In a statement, EDD confirmed the change saying, "the Department did implement a 72-hour hold on new employer registrations to allow the Department more time to authenticate the postings. This is one method in our toolbox that we can use when we see an uptick in suspicious activities."
EDD did eventually shut down our accounts with obvious fake names. Senator Hill sent EDD's Chief Deputy Director Sharon Hilliard a letter saying another account created in his office using a legitimate sounding business name is still active.
EDD has said its fraud detection process is working claiming it's shut down seventy fraudulent accounts since the fall. It also insists no confidential information was compromised saying the information we accessed is the same information jobseekers often post on other sites.
Senate President Pro Tem Darrell Steinberg Statement
"It's imperative that people's personal information remains private and protected, and Californians certainly need to be able to trust in the security of a government website. The apparent ease of fraudulently accessing job-seekers' information on the CalJOBS website is a serious problem that EDD needs to address, and Senate President Pro Tem Steinberg supports Senator Hill's call for an investigation."
EDD's Written Response to Our Investigation
- As we have repeatedly stated in both our interview with you and the information we have sent you in numerous messages, no confidential information was compromised as a result of the current CalJOBS employer registration process.
- Last Friday, the Department did implement a 72-hour hold on new employer registrations to allow the Department more time to authenticate the postings. This is one method in our toolbox that we can use when we see an uptick in suspicious activities.

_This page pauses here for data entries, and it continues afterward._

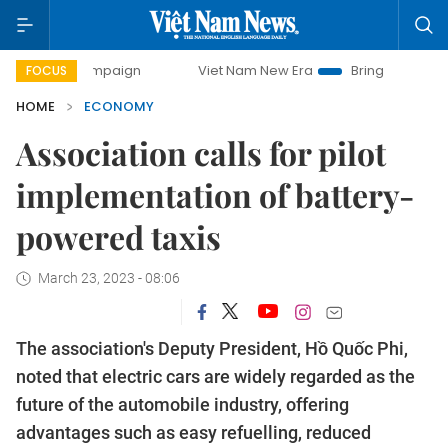
campaign
Viet Nam New Era
Bringing Resolutions to Life
FOCUS
HOME
ECONOMY
Association calls for pilot
implementation of battery-
powered taxis
March 23, 2023 - 08:06
The association's Deputy President, Hồ Quốc Phi,
noted that electric cars are widely regarded as the
future of the automobile industry, offering
advantages such as easy refuelling, reduced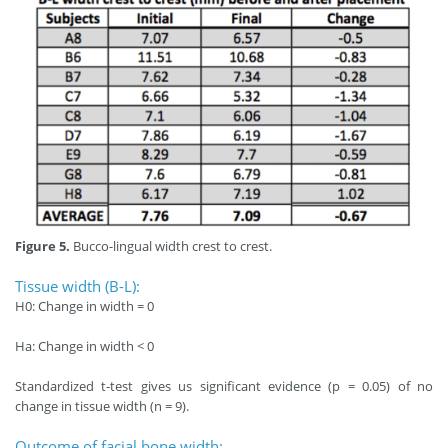
Figure 5.
Bucco-lingual width crest to crest.
Tissue width (B-L):
H0: Change in width = 0
Ha: Change in width < 0
Standardized t-test gives us significant evidence (p = 0.05) of no
change in tissue width (n = 9).
Outcome of facial bone width: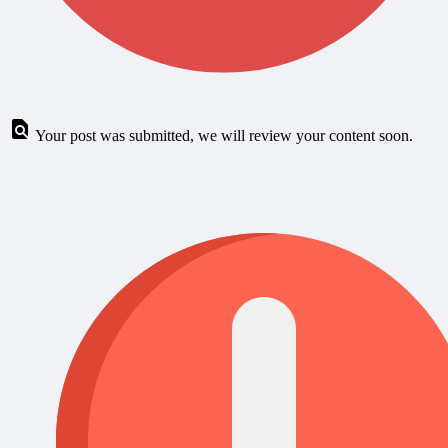
Your post was submitted, we will review your content soon.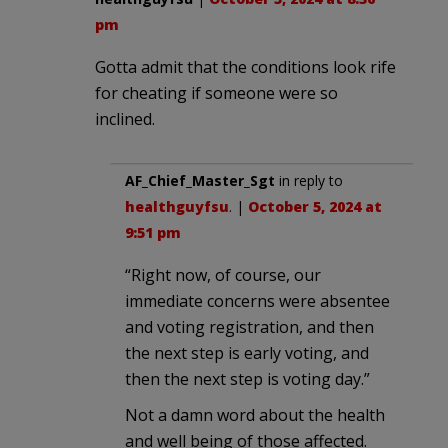
pm
Gotta admit that the conditions look rife
for cheating if someone were so
inclined.
AF_Chief_Master_Sgt
in reply to
healthguyfsu
. |
October 5, 2024 at
9:51 pm
“Right now, of course, our
immediate concerns were absentee
and voting registration, and then
the next step is early voting, and
then the next step is voting day.”
Not a damn word about the health
and well being of those affected.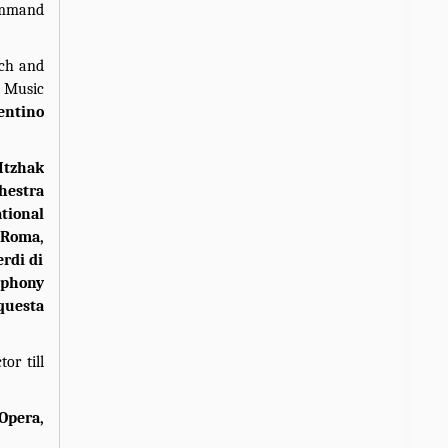
command
ach and
e Music
entino
Itzhak
hestra
tional
 Roma,
erdi di
mphony
questa
or till
 Opera,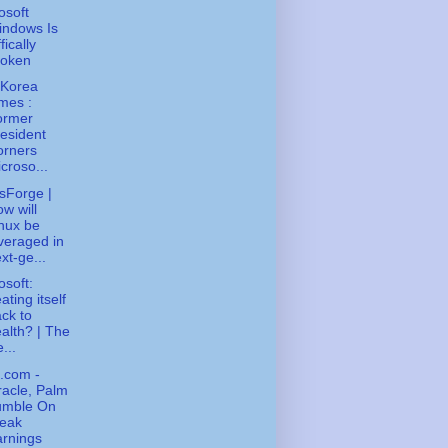
osoft
indows Is
fically
roken
 Korea
mes :
ormer
esident
orners
croso...
sForge |
w will
nux be
veraged in
xt-ge...
osoft:
ating itself
ck to
alth? | The
...
.com -
acle, Palm
umble On
eak
rnings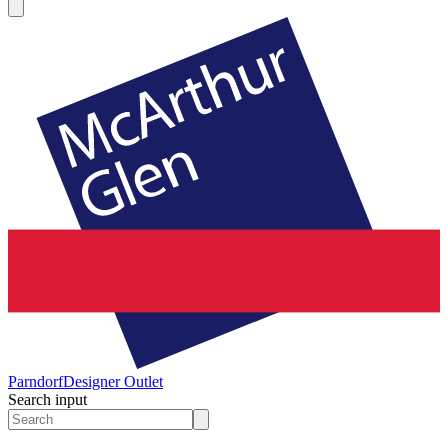
Parndorf
Designer Outlet
Search input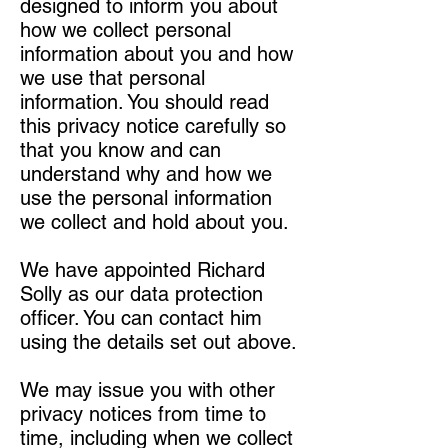
designed to inform you about
how we collect personal
information about you and how
we use that personal
information. You should read
this privacy notice carefully so
that you know and can
understand why and how we
use the personal information
we collect and hold about you.
We have appointed Richard
Solly as our data protection
officer. You can contact him
using the details set out above.
We may issue you with other
privacy notices from time to
time, including when we collect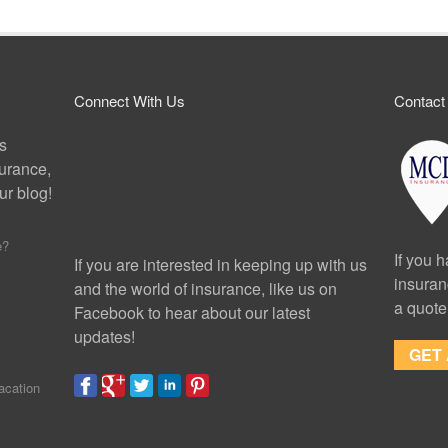
Connect With Us
Contact
ps
surance,
r blog!
e?
If you 
If you are interested in keeping up with us
insuran
and the world of insurance, like us on
a quote
Facebook to hear about our latest
updates!
GET
acation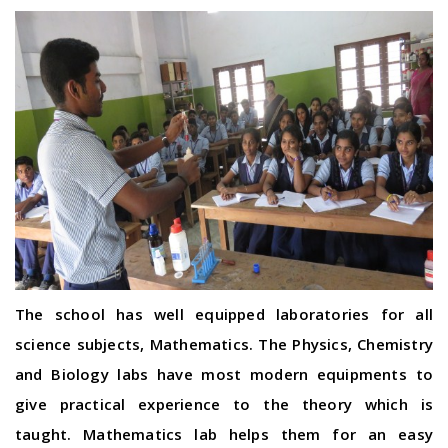
The school has well equipped laboratories for all
science subjects, Mathematics. The Physics, Chemistry
and Biology labs have most modern equipments to
give practical experience to the theory which is
taught. Mathematics lab helps them for an easy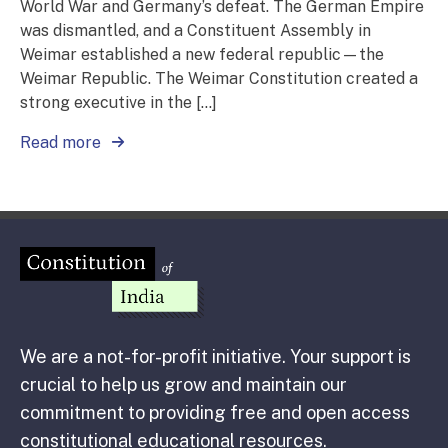
World War and Germany’s defeat. The German Empire
was dismantled, and a Constituent Assembly in
Weimar established a new federal republic—the
Weimar Republic. The Weimar Constitution created a
strong executive in the […]
Read more
We are a not-for-profit initiative. Your support is
crucial to help us grow and maintain our
commitment to providing free and open access
constitutional educational resources.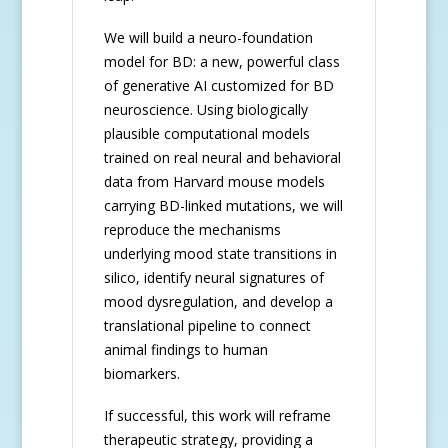
We will build a neuro-foundation
model for BD: a new, powerful class
of generative AI customized for BD
neuroscience. Using biologically
plausible computational models
trained on real neural and behavioral
data from Harvard mouse models
carrying BD-linked mutations, we will
reproduce the mechanisms
underlying mood state transitions in
silico, identify neural signatures of
mood dysregulation, and develop a
translational pipeline to connect
animal findings to human
biomarkers.
If successful, this work will reframe
therapeutic strategy, providing a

- We have a continual vetting process for potential employers and we continuously monitor the CalJOBS system to detect, deter, and block improper access and use of the system. We use tools provided by our vendor Geographical Solutions, we can implement holds, and we dedicate staff who review all new employer registrations throughout the day.
- We continue to warn job seekers to be careful when responding to any email, as well as our reminding them that there is no legitimate reason an employer would ask for money or checks.
- If a jobseeker includes their cell phone number and/or private email address (and indicates that they wish to be contacted via these forms of communication), employers are able to send text or use private email addresses.
- Jobseekers can also select to only use the internal communication tool available within the CalJOBS system, instead of providing an e-mail address or phone number.
- We do continually post and warn job seekers about scams that show up throughout the internet. We've put a notice on the CalJOBS home page in RED text advising job seekers of scams in the system and advised them that legitimate employers will not request money from them.
- Again, this is a typical phishing scam that we warn people against - both on any specific scam we identify and in general: "don't respond to emails that ask for money or checks."
- As noted before, since Jan. 1, 2013 (last year), we have had fewer than 10 people alert us to possible scams, which we responded to immediately.